Training parameter of the detection loss.

We solely train the gist token and the binary classifier. During the training of the detector, the LLM is frozen to prevent any impairment to the model's question-answering ability.

Question about the defense training.

The LoRA is continuously trained. We have attached the training and detection costs in Table 1, which can be found via the provided link. The results indicate that our method is highly efficient and thus practical for application.

Modern architecture.

We have added the results of LLaVA-v1.6-Vicuna-13B in Table 3, which can be found in the link. LLaVA 1.6 is among the most state-of-the-art MLLMs. Currently, we are attempting to conduct experiments on LLaMA3-8B-Instruct, and we will update the results soon if we finish.

Related works and writing.

Thank you for your valuable advice. In the final version, we will carefully consider and discuss the differences between the works you have mentioned. Additionally, we will rewrite Section 4.3 to enhance its clarity and comprehensibility.

We sincerely hope that the above rebuttal effectively addresses your concerns.

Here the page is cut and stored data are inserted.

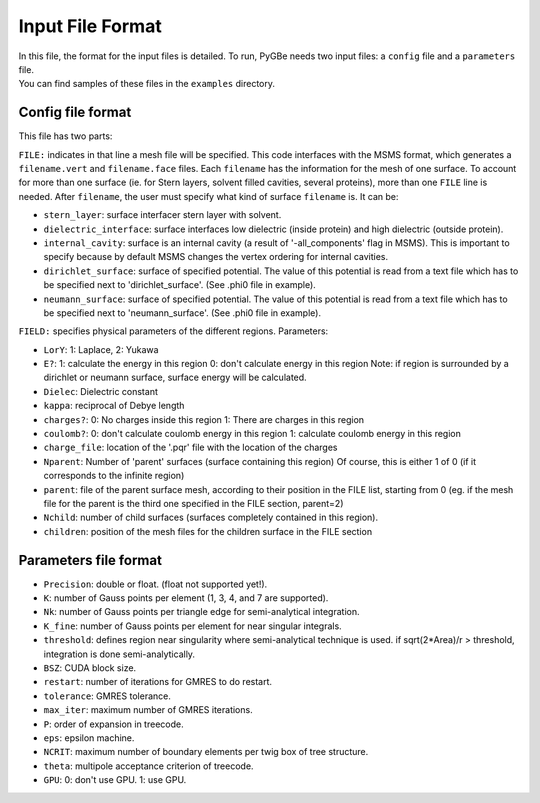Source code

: Input File Format
=================

| In this file, the format for the input files is detailed. To run,
  PyGBe needs two input files: a ``config`` file and a ``parameters``
  file.
| You can find samples of these files in the ``examples`` directory.

Config file format
------------------

This file has two parts:

``FILE:`` indicates in that line a mesh file will be specified. This
code interfaces with the MSMS format, which generates a
``filename.vert`` and ``filename.face`` files. Each ``filename`` has the
information for the mesh of one surface. To account for more than one
surface (ie. for Stern layers, solvent filled cavities, several
proteins), more than one ``FILE`` line is needed. After ``filename``,
the user must specify what kind of surface ``filename`` is. It can be:

-  ``stern_layer``: surface interfacer stern layer with solvent.

-  ``dielectric_interface``: surface interfaces low dielectric (inside
   protein) and high dielectric (outside protein).

-  ``internal_cavity``: surface is an internal cavity (a result of
   '-all\_components' flag in MSMS). This is important to specify
   because by default MSMS changes the vertex ordering for internal
   cavities.
-  ``dirichlet_surface``: surface of specified potential. The value of
   this potential is read from a text file which has to be specified
   next to 'dirichlet\_surface'. (See .phi0 file in example).

-  ``neumann_surface``: surface of specified potential. The value of
   this potential is read from a text file which has to be specified
   next to 'neumann\_surface'. (See .phi0 file in example).

``FIELD:`` specifies physical parameters of the different regions.
Parameters:

-  ``LorY``: 1: Laplace, 2: Yukawa

-  ``E?``: 1: calculate the energy in this region 0: don't calculate
   energy in this region Note: if region is surrounded by a dirichlet or
   neumann surface, surface energy will be calculated.

-  ``Dielec``: Dielectric constant

-  ``kappa``: reciprocal of Debye length

-  ``charges?``: 0: No charges inside this region 1: There are charges
   in this region

-  ``coulomb?``: 0: don't calculate coulomb energy in this region 1:
   calculate coulomb energy in this region

-  ``charge_file``: location of the '.pqr' file with the location of the
   charges

-  ``Nparent``: Number of 'parent' surfaces (surface containing this
   region) Of course, this is either 1 of 0 (if it corresponds to the
   infinite region)

-  ``parent``: file of the parent surface mesh, according to their
   position in the FILE list, starting from 0 (eg. if the mesh file for
   the parent is the third one specified in the FILE section, parent=2)

-  ``Nchild``: number of child surfaces (surfaces completely contained
   in this region).

-  ``children``: position of the mesh files for the children surface in
   the FILE section

Parameters file format
----------------------

-  ``Precision``: double or float. (float not supported yet!).

-  ``K``: number of Gauss points per element (1, 3, 4, and 7 are
   supported).

-  ``Nk``: number of Gauss points per triangle edge for semi-analytical
   integration.

-  ``K_fine``: number of Gauss points per element for near singular
   integrals.

-  ``threshold``: defines region near singularity where semi-analytical
   technique is used. if sqrt(2\*Area)/r > threshold, integration is
   done semi-analytically.

-  ``BSZ``: CUDA block size.

-  ``restart``: number of iterations for GMRES to do restart.

-  ``tolerance``: GMRES tolerance.

-  ``max_iter``: maximum number of GMRES iterations.

-  ``P``: order of expansion in treecode.

-  ``eps``: epsilon machine.

-  ``NCRIT``: maximum number of boundary elements per twig box of tree
   structure.

-  ``theta``: multipole acceptance criterion of treecode.

-  ``GPU``: 0: don't use GPU. 1: use GPU.
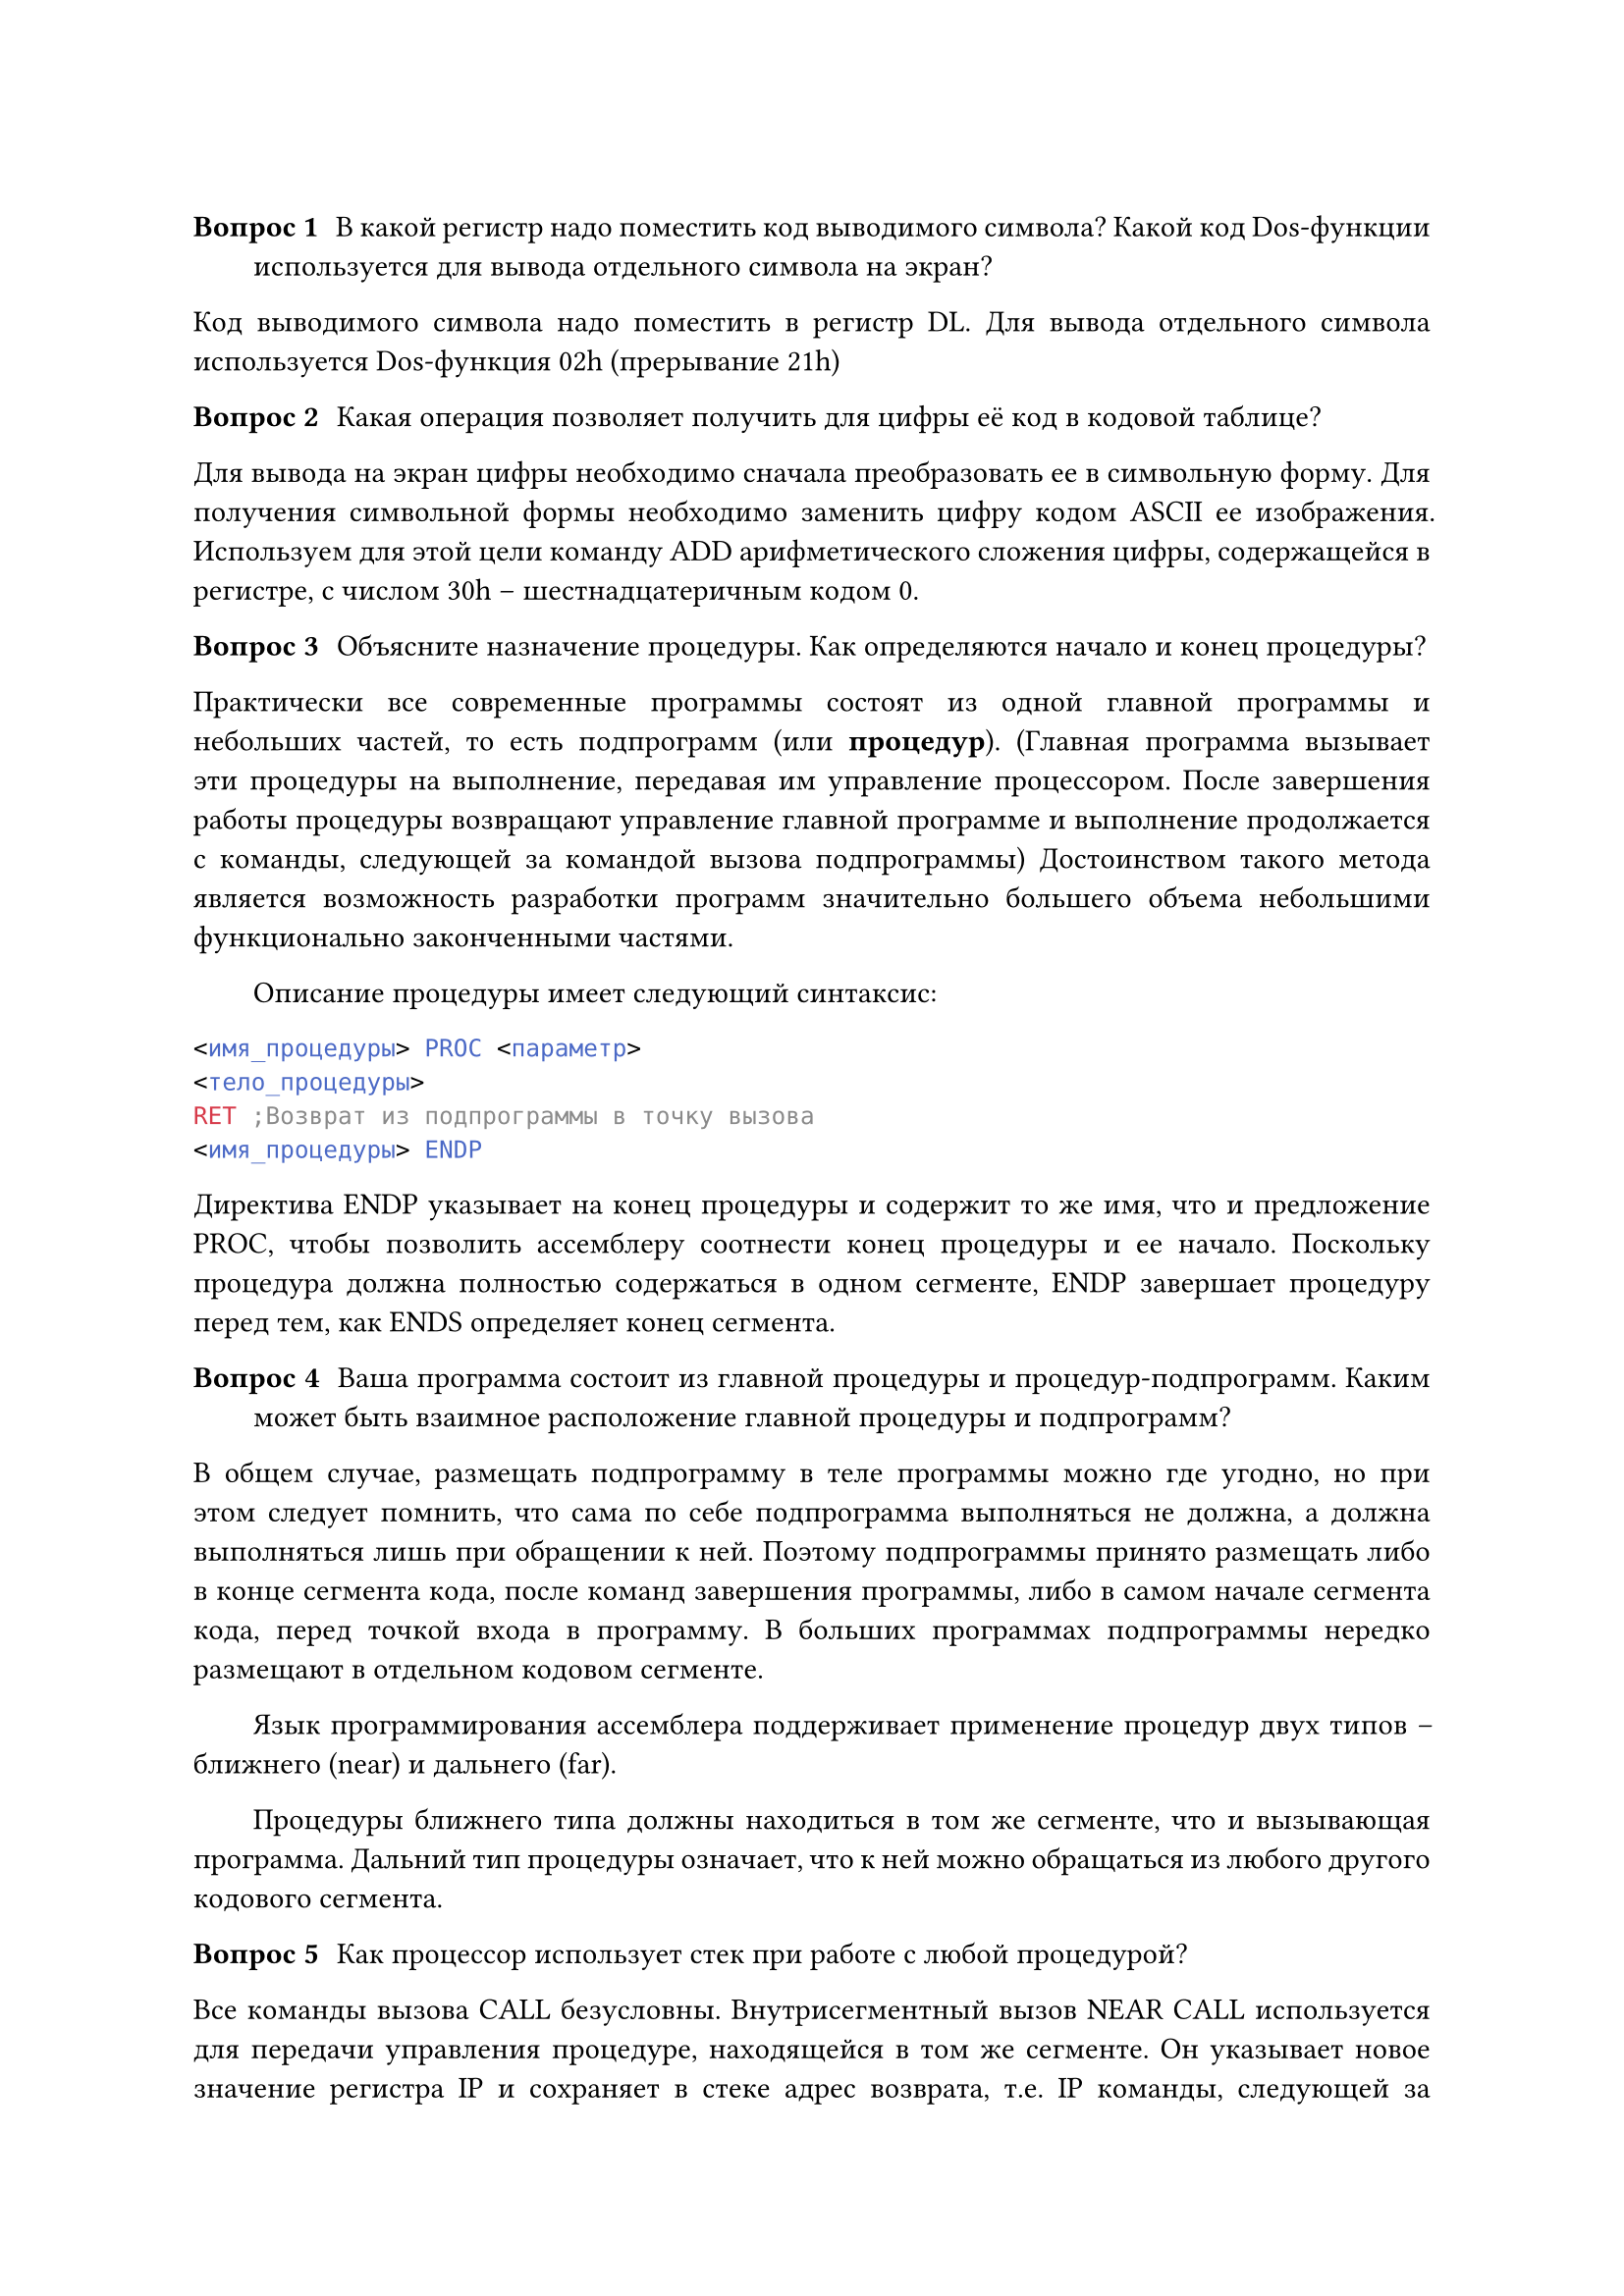 #v(0.3cm) // вертикальный отступ, горизонтальный h

#set par(justify : true, first-line-indent: 2em)

/ Вопрос 1: В какой регистр надо поместить код выводимого символа? Какой код Dos-функции используется для вывода отдельного символа на экран?

Код выводимого символа надо поместить в регистр DL. Для вывода отдельного символа используется Dos-функция 02h (прерывание 21h)

/ Вопрос 2: Какая операция позволяет получить для цифры её код в кодовой таблице?

Для вывода на экран цифры необходимо сначала преобразовать ее в символьную форму. Для получения символьной формы необходимо заменить цифру кодом ASCII ее изображения. Используем для этой цели команду ADD арифметического сложения цифры, содержащейся в регистре, с числом 30h – шестнадцатеричным кодом 0.


/ Вопрос 3: Объясните назначение процедуры. Как определяются начало и конец процедуры?  

Практически все современные программы состоят из одной главной программы и небольших частей, то есть подпрограмм (или *процедур*). (Главная программа вызывает эти процедуры на выполнение, передавая им управление процессором. После завершения работы процедуры возвращают управление главной программе и выполнение продолжается с команды, следующей за командой вызова подпрограммы) Достоинством такого метода является возможность разработки программ значительно большего объема небольшими функционально законченными частями.

Описание процедуры имеет следующий синтаксис:
```nasm
<имя_процедуры> PROC <параметр>
<тело_процедуры>
RET ;Возврат из подпрограммы в точку вызова
<имя_процедуры> ENDP
```
Директива ENDP указывает на конец процедуры и содержит то же имя, что и предложение PROC, чтобы позволить ассемблеру соотнести конец процедуры и ее начало. Поскольку процедура должна полностью содержаться в одном сегменте, ENDP завершает процедуру перед тем, как ENDS определяет конец сегмента.


/ Вопрос 4: Ваша программа состоит из главной процедуры и процедур-подпрограмм. Каким может быть взаимное расположение главной процедуры и подпрограмм?

В общем случае, размещать подпрограмму в теле программы можно где угодно, но при этом следует помнить, что сама по себе подпрограмма выполняться не должна, а должна выполняться лишь при обращении к ней. Поэтому подпрограммы принято размещать либо в конце сегмента кода, после команд завершения программы, либо в самом начале сегмента кода, перед точкой входа в программу. В больших программах подпрограммы нередко размещают в отдельном кодовом сегменте.




Язык программирования ассемблера поддерживает применение процедур двух типов – ближнего (near) и дальнего (far).

Процедуры ближнего типа должны находиться в том же сегменте, что и вызывающая программа. Дальний тип процедуры означает, что к ней можно обращаться из любого другого кодового сегмента.


/ Вопрос 5: Как процессор использует стек при работе с любой процедурой?

Все команды вызова CALL безусловны. Внутрисегментный вызов NEAR CALL используется для передачи управления процедуре, находящейся в том же сегменте. Он указывает новое значение регистра IP и сохраняет в стеке адрес возврата, т.е. IP команды, следующей за командой CALL. Межсегментный вызов FAR CALL используется для передачи управления процедуре, находящейся в другом сегменте или даже программном модуле. Он задает новые значения сегмента CS и смещения IP для дальнейшего выполнения программы и сохраняет в стеке как регистр IP, так и регистр CS.


/ Вопрос 6: С помощью какой команды вызывается процедура? Как меняется значение регистра SP после вызова процедуры? Приведите пример из вашей таблицы трассировки.

Для работы с подпрограммами в систему команд процессора включены специальные команды, это вызов подпрограммы CALL и возврат управления RET. При вызове процедуры в стеке сохраняется адрес возврата в вызывающую программу. 

Пример из трассировки первой программы: до вызова процедуры printEnter (название процедуры из программы 1) 

SP = FFFE, затем SP = FFFC, после завершения процедуры SP становится вновь равен FFFE. SP уменьшается ровно на 2 байта во время вызова процедуры из-за сохранения адреса возврата в стеке.


/ Вопрос 7: После какой команды процедуры из стека извлекается адрес возврата?

Адрес возврата извлекается из стека после завершение работы процедуры командой ret.
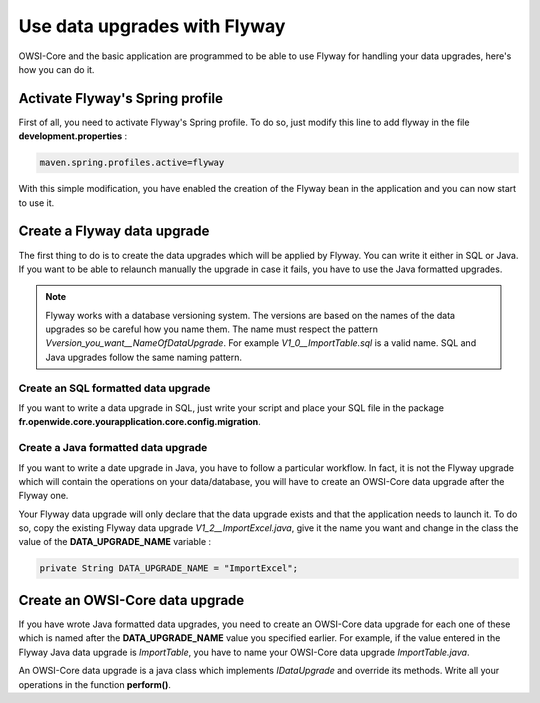 Use data upgrades with Flyway
=============================

OWSI-Core and the basic application are programmed to be able to use Flyway for
handling your data upgrades, here's how you can do it.

Activate Flyway's Spring profile
--------------------------------

First of all, you need to activate Flyway's Spring profile. To do so, just modify this line to add flyway in the file **development.properties**  :

.. code-block:: bash

  maven.spring.profiles.active=flyway

With this simple modification, you have enabled the creation of the Flyway bean
in the application and you can now start to use it.

Create a Flyway data upgrade
----------------------------

The first thing to do is to create the data upgrades which will be applied by Flyway.
You can write it either in SQL or Java. If you want to be able to relaunch manually the upgrade
in case it fails, you have to use the Java formatted upgrades.

.. note::
  Flyway works with a database versioning system. The versions are based
  on the names of the data upgrades so be careful how you name them. The name must
  respect the pattern *Vversion_you_want__NameOfDataUpgrade*. For example *V1_0__ImportTable.sql*
  is a valid name. SQL and Java upgrades follow the same naming pattern.

Create an SQL formatted data upgrade
````````````````````````````````````

If you want to write a data upgrade in SQL, just write your script and place your SQL file in the
package **fr.openwide.core.yourapplication.core.config.migration**.


Create a Java formatted data upgrade
````````````````````````````````````

If you want to write a date upgrade in Java, you have to follow a particular workflow.
In fact, it is not the Flyway upgrade which will contain the operations on your data/database,
you will have to create an OWSI-Core data upgrade after the Flyway one.

Your Flyway data upgrade will only declare that the data upgrade exists and that the application needs to launch it.
To do so, copy the existing Flyway data upgrade *V1_2__ImportExcel.java*, give it the name you want
and change in the class the value of the **DATA_UPGRADE_NAME** variable :

.. code-block:: java

  private String DATA_UPGRADE_NAME = "ImportExcel";

Create an OWSI-Core data upgrade
--------------------------------

If you have wrote Java formatted data upgrades, you need to create an OWSI-Core
data upgrade for each one of these which is named after the **DATA_UPGRADE_NAME**
value you specified earlier. For example, if the value entered in the Flyway Java data upgrade is *ImportTable*,
you have to name your OWSI-Core data upgrade *ImportTable.java*.

An OWSI-Core data upgrade is a java class which implements *IDataUpgrade* and override its methods.
Write all your operations in the function **perform()**.

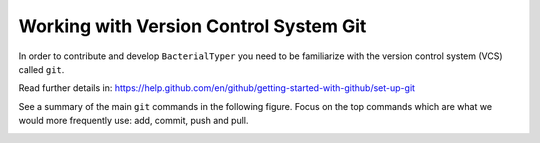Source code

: .. ################
.. _git-guidelines:
.. ################

Working with Version Control System Git
=======================================

In order to contribute and develop ``BacterialTyper`` you need to be
familiarize with the version control system (VCS) called ``git``.

Read further details in: https://help.github.com/en/github/getting-started-with-github/set-up-git

See a summary of the main ``git`` commands in the following figure. Focus on the top commands 
which are what we would more frequently use: add, commit, push and pull.

.. image:: ../images/git_data_transport_commands.png
   :align: center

If you have additional question or we midunderstand your review, feel free to respond.

最终决定Reject

2025-05-01

The authors propose a novel defense framework for mono- and multi-modal generative models. in response to test-time LLM classifier defenses. The core novel contribution is their development of a detector for harmful outputs which uses an optimised gist token inserted at the end of a input and output pair to summarise whether the model's output was harmful. They train a binary classifier to recognise harmful gist tokens, and inputs that caused harmful model completions are stored in memory for future safety finetuning rounds.

However, there are several points to be further improved. For example, there are concerns about the scalability of gist tokens in multi-tern scenarios or generalizations (e.g., long contexts). Specifically, we need to insert the gist token every time to detect jailbreaking. The paper could write a better mathematical formulation for test-time training (section 4.3). Since there is no objective or mathematical formulation, it is somewhat hard to understand. The success of the defense appears to be largely dependent on the initial dataset D_d. If the proposed method cannot detect a sophisticated jailbreak attack, then it might never be able to capture it. Conversely, if there is too much data in the initial dataset, the system might become overly sensitive to benign prompts. It's hard to evaluate the results in this paper without discussion of the capability retention of these models when re-finetuned on the jailbreak samples that their classifier discovers. The paper does not sufficiently address the likely increase in false positive refusals, both in what is classified as harmful and in the subsequent outputs of the re-finetuned model.

Therefore, this paper cannot be accepted at ICML this time, but the enhanced version is highly encouraged to submit other top-tier venues.